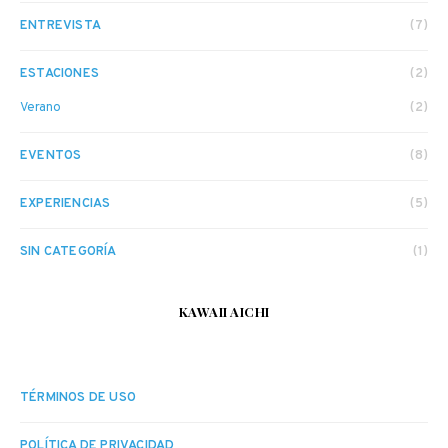
ENTREVISTA
(7)
ESTACIONES
(2)
Verano
(2)
EVENTOS
(8)
EXPERIENCIAS
(5)
SIN CATEGORÍA
(1)
KAWAII AICHI
TÉRMINOS DE USO
POLÍTICA DE PRIVACIDAD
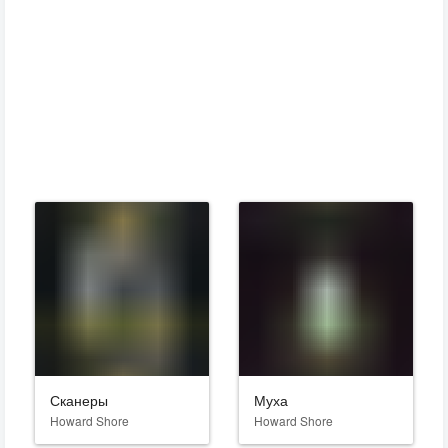
Сканеры
Муха
Howard Shore
Howard Shore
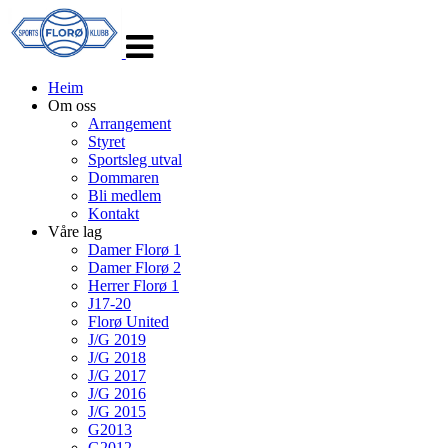
Veksle
navigasjon
Heim
Om oss
Arrangement
Styret
Sportsleg utval
Dommaren
Bli medlem
Kontakt
Våre lag
Damer Florø 1
Damer Florø 2
Herrer Florø 1
J17-20
Florø United
J/G 2019
J/G 2018
J/G 2017
J/G 2016
J/G 2015
G2013
G2012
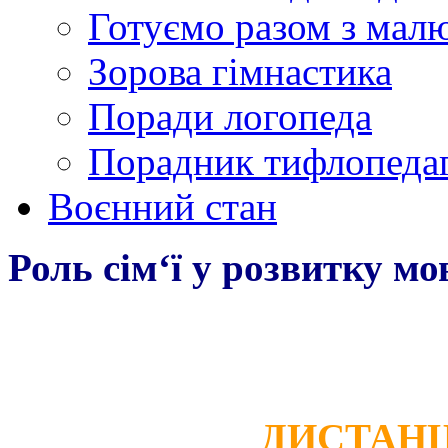
Готуємо разом з мал
Зорова гімнастика
Поради логопеда
Порадник тифлопеда
Воєнний стан
Роль сім‘ї у розвитку мо
ДИСТАНЦ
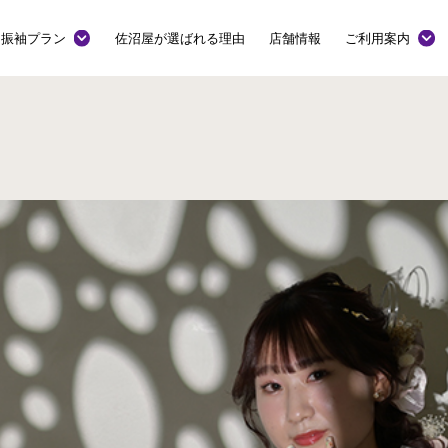
振袖プラン
佐沼屋が選ばれる理由
店舗情報
ご利用案内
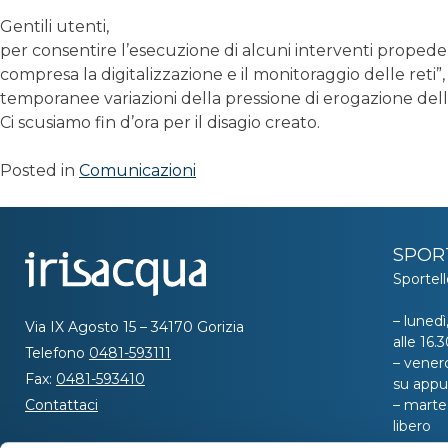
Gentili utenti,
per consentire l’esecuzione di alcuni interventi propedeu
compresa la digitalizzazione e il monitoraggio delle reti”
temporanee variazioni della pressione di erogazione del
Ci scusiamo fin d’ora per il disagio creato.
Posted in
Comunicazioni
SPOR
Sportell
– lunedì
Via IX Agosto 15 – 34170 Gorizia
alle 16
Telefono
0481-593111
– venerd
Fax:
0481-593410
su app
Contattaci
– marted
libero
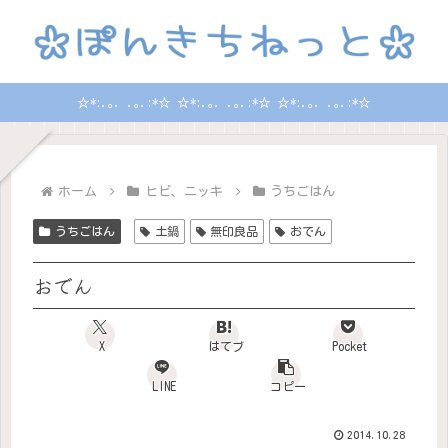
☆*:.｡. .｡.:*☆ ☆*:.｡. .｡.:*☆ ☆*:.｡. .｡.:*☆
ホーム
ヒビ、ニッキ
うちごはん
うちごはん
土鍋
無印良品
おでん
おでん
X
はてブ
Pocket
LINE
コピー
2014.10.28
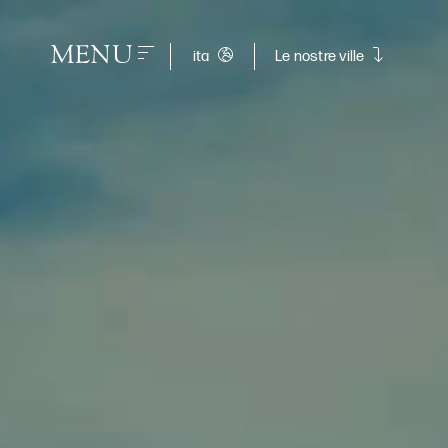
MENU
ita
Le nostre ville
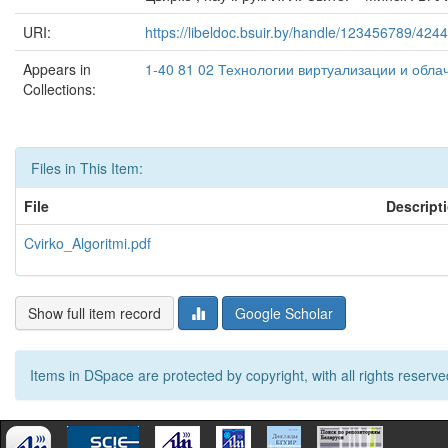
URI:
https://libeldoc.bsuir.by/handle/123456789/424
Appears in
1-40 81 02 Технологии виртуализации и обл
Collections:
Files in This Item:
File
Descript
Cvirko_Algoritmi.pdf
Show full item record
Google Scholar
Items in DSpace are protected by copyright, with all rights reserve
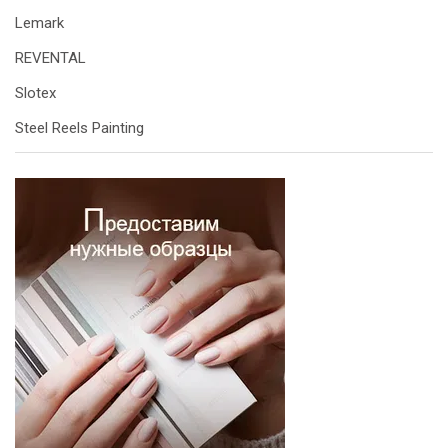
Lemark
REVENTAL
Slotex
Steel Reels Painting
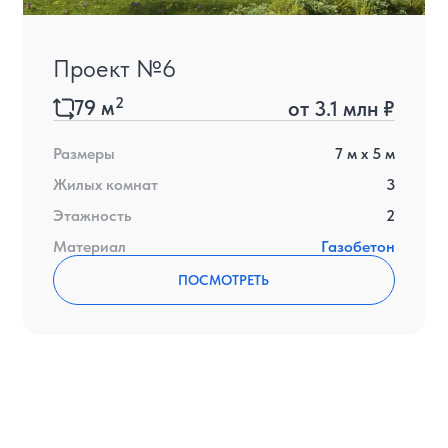
Проект №6
2
79
м
от
3.1 млн ₽
Размеры
7
м x
5
м
Жилых комнат
3
Этажность
2
Материал
Газобетон
ПОСМОТРЕТЬ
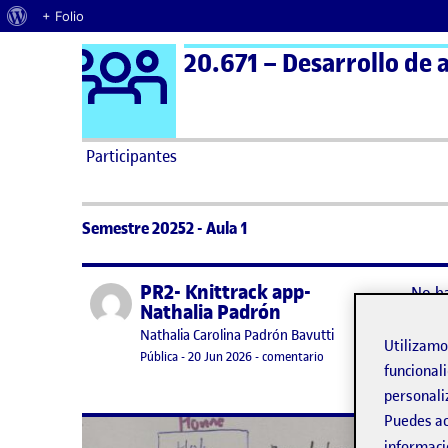
Acerca de WordPress
+ Folio
Logo Ágora
20.671 – Desarrollo de a
Saltar al contenido
Participantes
Semestre 20252 - Aula 1
PR2- Knittrack app-
Publicado por
No h
Nathalia Padrón
Lo si
Publicado por
Nathalia Carolina Padrón Bavutti
Utilizam
Visibilidad:
Fecha de publicación
en PR2- Knittrack app-
Pública
-
20 Jun 2026
-
comentario
funcionali
personali
Puedes ac
No h
informaci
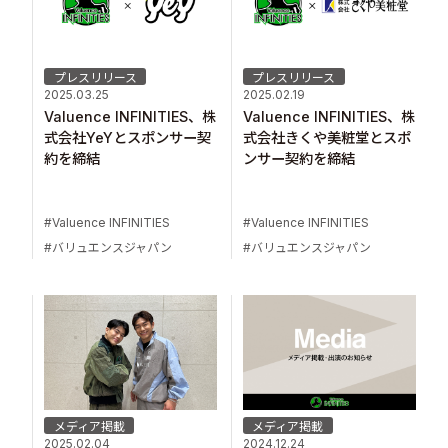
プレスリリース
プレスリリース
2025.03.25
2025.02.19
Valuence INFINITIES、株
Valuence INFINITIES、株
式会社YeYとスポンサー契
式会社きくや美粧堂とスポ
約を締結
ンサー契約を締結
Valuence INFINITIES
Valuence INFINITIES
バリュエンスジャパン
バリュエンスジャパン
メディア掲載
メディア掲載
2025.02.04
2024.12.24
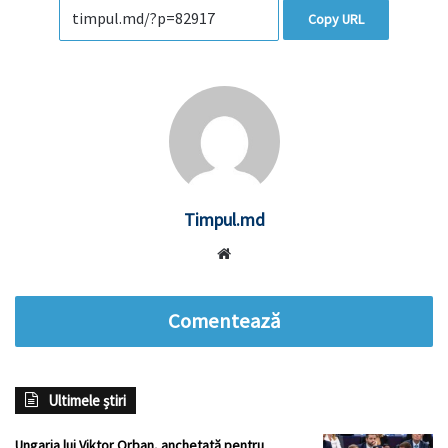
Copy URL
Timpul.md
Website
Comentează
Ultimele știri
Ungaria lui Viktor Orban, anchetată pentru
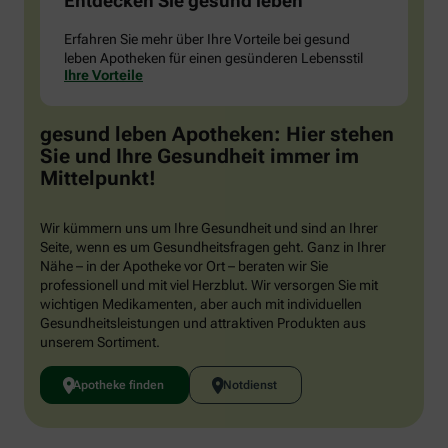
Entdecken Sie gesund leben
Erfahren Sie mehr über Ihre Vorteile bei gesund
leben Apotheken für einen gesünderen Lebensstil
Ihre Vorteile
gesund leben Apotheken: Hier stehen
Sie und Ihre Gesundheit immer im
Mittelpunkt!
Wir kümmern uns um Ihre Gesundheit und sind an Ihrer
Seite, wenn es um Gesundheitsfragen geht. Ganz in Ihrer
Nähe – in der Apotheke vor Ort – beraten wir Sie
professionell und mit viel Herzblut. Wir versorgen Sie mit
wichtigen Medikamenten, aber auch mit individuellen
Gesundheitsleistungen und attraktiven Produkten aus
unserem Sortiment.
Apotheke finden
Notdienst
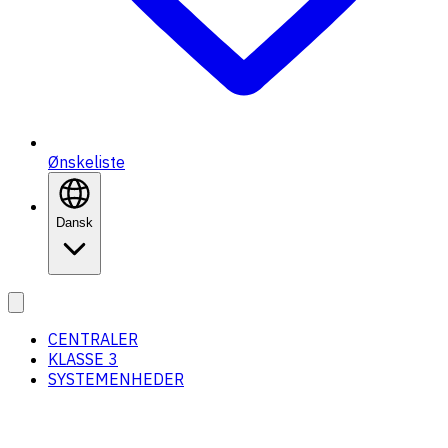
Ønskeliste
Dansk
CENTRALER
KLASSE 3
SYSTEMENHEDER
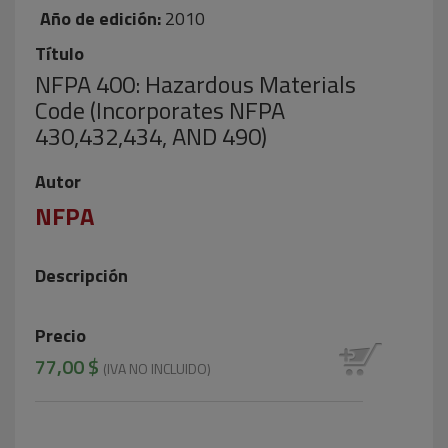
Año de edición:
2010
Título
NFPA 400: Hazardous Materials
Code (Incorporates NFPA
430,432,434, AND 490)
Autor
NFPA
Descripción
Precio
77,00 $
(IVA NO INCLUIDO)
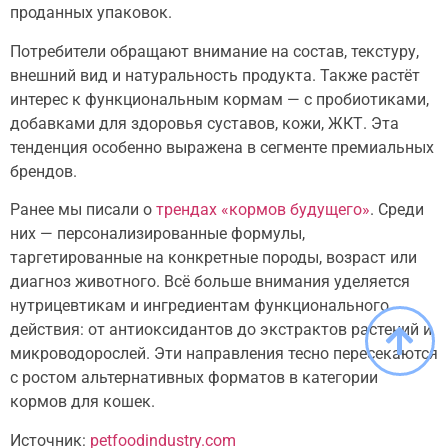
проданных упаковок.
Потребители обращают внимание на состав, текстуру,
внешний вид и натуральность продукта. Также растёт
интерес к функциональным кормам — с пробиотиками,
добавками для здоровья суставов, кожи, ЖКТ. Эта
тенденция особенно выражена в сегменте премиальных
брендов.
Ранее мы писали о
трендах «кормов будущего»
. Среди
них — персонализированные формулы,
таргетированные на конкретные породы, возраст или
диагноз животного. Всё больше внимания уделяется
нутрицевтикам и ингредиентам функционального
действия: от антиоксидантов до экстрактов растений и
микроводорослей. Эти направления тесно пересекаются
с ростом альтернативных форматов в категории
кормов для кошек.
Источник:
petfoodindustry.com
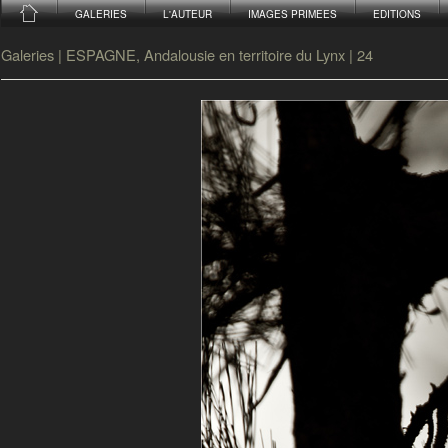
GALERIES
L'AUTEUR
IMAGES PRIMEES
EDITIONS
Galeries
|
ESPAGNE, Andalousie en territoire du Lynx
|
24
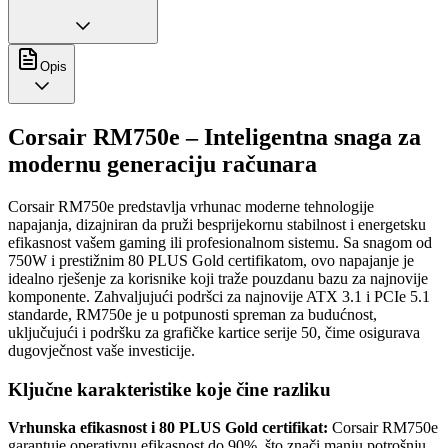
Opis
Corsair RM750e – Inteligentna snaga za
modernu generaciju računara
Corsair RM750e predstavlja vrhunac moderne tehnologije
napajanja, dizajniran da pruži besprijekornu stabilnost i energetsku
efikasnost vašem gaming ili profesionalnom sistemu. Sa snagom od
750W i prestižnim 80 PLUS Gold certifikatom, ovo napajanje je
idealno rješenje za korisnike koji traže pouzdanu bazu za najnovije
komponente. Zahvaljujući podršci za najnovije ATX 3.1 i PCIe 5.1
standarde, RM750e je u potpunosti spreman za budućnost,
uključujući i podršku za grafičke kartice serije 50, čime osigurava
dugovječnost vaše investicije.
Ključne karakteristike koje čine razliku
Vrhunska efikasnost i 80 PLUS Gold certifikat:
Corsair RM750e
garantuje operativnu efikasnost do 90%, što znači manju potrošnju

### What the task asks:
Without the pictures, give back every record precisely as shown.

### Reply to the exercise:
ENTREVISTA
(7)
ESTACIONES
(2)
Verano
(2)
EVENTOS
(8)
EXPERIENCIAS
(5)
SIN CATEGORÍA
(1)
KAWAII AICHI
TÉRMINOS DE USO
POLÍTICA DE PRIVACIDAD
Сканеры
Муха
Howard Shore
Howard Shore
Veksle
navigasjon
Heim
Om oss
Arrangement
Styret
Sportsleg utval
Dommaren
Bli medlem
Kontakt
Våre lag
Damer Florø 1
Damer Florø 2
Herrer Florø 1
J17-20
Florø United
J/G 2019
J/G 2018
J/G 2017
J/G 2016
J/G 2015
G2013
G2012
Готуємо разом з мал
Зорова гімнастика
Поради логопеда
Порадник тифлопеда
Воєнний стан
Роль сім‘ї у розвитку мо
ДИСТАНЦ
振袖プラン
佐沼屋が選ばれる理由
店舗情報
ご利用案内
Gentili utenti,
per consentire l’esecuzione di alcuni interventi propedeu
compresa la digitalizzazione e il monitoraggio delle reti”
temporanee variazioni della pressione di erogazione del
Ci scusiamo fin d’ora per il disagio creato.
Posted in
Comunicazioni
SPOR
Sportell
– lunedì
Via IX Agosto 15 – 34170 Gorizia
alle 16
Telefono
0481-593111
– venerd
Fax:
0481-593410
su app
Contattaci
– marted
libero
☆*:.｡. .｡.:*☆ ☆*:.｡. .｡.:*☆ ☆*:.｡. .｡.:*☆
ホーム
ヒビ、ニッキ
うちごはん
うちごはん
土鍋
無印良品
おでん
おでん
X
はてブ
Pocket
LINE
コピー
2014.10.28
MENU
ita
Le nostre ville
URI:
https://libeldoc.bsuir.by/handle/123456789/424
Appears in
1-40 81 02 Технологии виртуализации и обл
Collections:
Files in This Item:
File
Descript
Cvirko_Algoritmi.pdf
Show full item record
Google Scholar
Items in DSpace are protected by copyright, with all rights reserve
Lemark
REVENTAL
Slotex
Steel Reels Painting
Проект №6
2
79
м
от
3.1 млн ₽
Размеры
7
м x
5
м
Жилых комнат
3
Этажность
2
Материал
Газобетон
ПОСМОТРЕТЬ
Acerca de WordPress
+ Folio
Logo Ágora
20.671 – Desarrollo de a
Saltar al contenido
Participantes
Semestre 20252 - Aula 1
PR2- Knittrack app-
Publicado por
No h
Nathalia Padrón
Lo si
Publicado por
Nathalia Carolina Padrón Bavutti
Utilizam
Visibilidad:
Fecha de publicación
en PR2- Knittrack app-
Pública
-
20 Jun 2026
-
comentario
funcionali
personali
Puedes ac
No h
informaci
プレスリリース
プレスリリース
2025.03.25
2025.02.19
Valuence INFINITIES、株
Valuence INFINITIES、株
式会社YeYとスポンサー契
式会社きくや美粧堂とスポ
約を締結
ンサー契約を締結
Valuence INFINITIES
Valuence INFINITIES
バリュエンスジャパン
バリュエンスジャパン
メディア掲載
メディア掲載
2025.02.04
2024.12.24
Copy URL
Timpul.md
Website
Comentează
Ultimele știri
Ungaria lui Viktor Orban, anchetată pentru
Entdecken Sie gesund leben
Erfahren Sie mehr über Ihre Vorteile bei gesund
leben Apotheken für einen gesünderen Lebensstil
Ihre Vorteile
gesund leben Apotheken: Hier stehen
Sie und Ihre Gesundheit immer im
Mittelpunkt!
Wir kümmern uns um Ihre Gesundheit und sind an Ihrer
Seite, wenn es um Gesundheitsfragen geht. Ganz in Ihrer
Nähe – in der Apotheke vor Ort – beraten wir Sie
professionell und mit viel Herzblut. Wir versorgen Sie mit
wichtigen Medikamenten, aber auch mit individuellen
Gesundheitsleistungen und attraktiven Produkten aus
unserem Sortiment.
Apotheke finden
Notdienst
Ønskeliste
Dansk
CENTRALER
KLASSE 3
SYSTEMENHEDER
Año de edición:
2010
Título
NFPA 400: Hazardous Materials
Code (Incorporates NFPA
430,432,434, AND 490)
Autor
NFPA
Descripción
Precio
77,00 $
(IVA NO INCLUIDO)
проданных упаковок.
Потребители обращают внимание на состав, текстуру,
внешний вид и натуральность продукта. Также растёт
интерес к функциональным кормам — с пробиотиками,
добавками для здоровья суставов, кожи, ЖКТ. Эта
тенденция особенно выражена в сегменте премиальных
брендов.
Ранее мы писали о
трендах «кормов будущего»
. Среди
них — персонализированные формулы,
таргетированные на конкретные породы, возраст или
диагноз животного. Всё больше внимания уделяется
нутрицевтикам и ингредиентам функционального
действия: от антиоксидантов до экстрактов растений и
микроводорослей. Эти направления тесно пересекаются
с ростом альтернативных форматов в категории
кормов для кошек.
Источник:
petfoodindustry.com
GALERIES
L'AUTEUR
IMAGES PRIMEES
EDITIONS
Galeries
|
ESPAGNE, Andalousie en territoire du Lynx
|
24
Opis
Corsair RM750e – Inteligentna snaga za
modernu generaciju računara
Corsair RM750e predstavlja vrhunac moderne tehnologije
napajanja, dizajniran da pruži besprijekornu stabilnost i energetsku
efikasnost vašem gaming ili profesionalnom sistemu. Sa snagom od
750W i prestižnim 80 PLUS Gold certifikatom, ovo napajanje je
idealno rješenje za korisnike koji traže pouzdanu bazu za najnovije
komponente. Zahvaljujući podršci za najnovije ATX 3.1 i PCIe 5.1
standarde, RM750e je u potpunosti spreman za budućnost,
uključujući i podršku za grafičke kartice serije 50, čime osigurava
dugovječnost vaše investicije.
Ključne karakteristike koje čine razliku
Vrhunska efikasnost i 80 PLUS Gold certifikat:
Corsair RM750e
garantuje operativnu efikasnost do 90%, što znači manju potrošnju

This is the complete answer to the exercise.